Intercontinental David Pietro Place

The Hotel Intercontinental David

The hotel staff at the Intercontinental David were nice but not overly friendly – like they didn’t quite trust us.  The service was decent, but not brilliant, as if they had other things on their mind.  And obviously they do!  Everything was spotless and clean but there was an edge and you always had this feeling that you were an outsider.  And we were.

The guides went out of their way to put their point of view across and everyone had the same point of view.  It was logical and understandable but sometimes it formed a gulf as if they suspected that you were probably too sympathetic to the Palestinians.  But in spite of all of this, I started to like the place. The buzz of Tel Aviv got to me.  I liked the mix and the history and the California feel to the beachfront.  I liked the scene at night and unashamedly, the Bauhaus architecture.  The tension became part of the vibe and I was getting the hang of the place.

Welcome to Tel Aviv Pietro Place

Welcome to Tel Aviv

When we got off the plane, the guy with the sign was right there. Perfect. Welcome to Tel Aviv, ACIS and Pietro Place! The interrogation that I had feared was nonexistent and we were through and walking to the van in next to no time.

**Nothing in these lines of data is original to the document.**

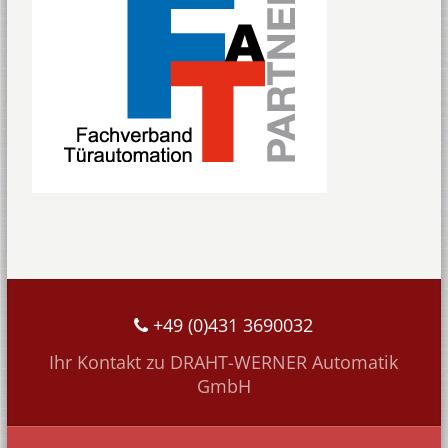
+49 (0)431 3690032
Ihr Kontakt zu DRAHT-WERNER Automatik
GmbH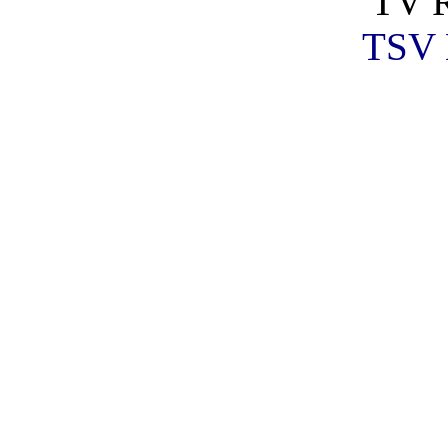
TV R
TSV 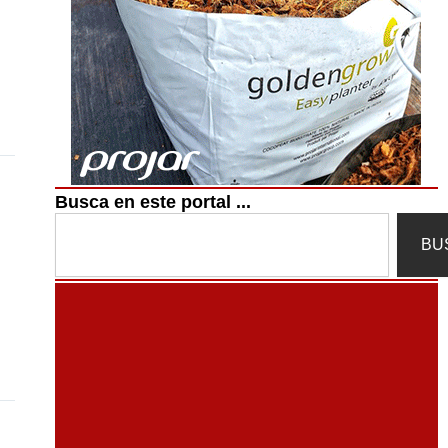
Busca en este portal ...
Search
BU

It is a short drive into the center and our hotel, the Intercontinental David, was in a nice neighborhood close to an old market place.  It was a 5 minute walk to the beach which honestly is never far away in Tel Aviv.  We met up with some friends and strolled along the promenade towards Jaffa, the old city, and had fabulous seafood overlooking the sandy beach and the Mediterranean.  It was dark, but it sure looked good to me.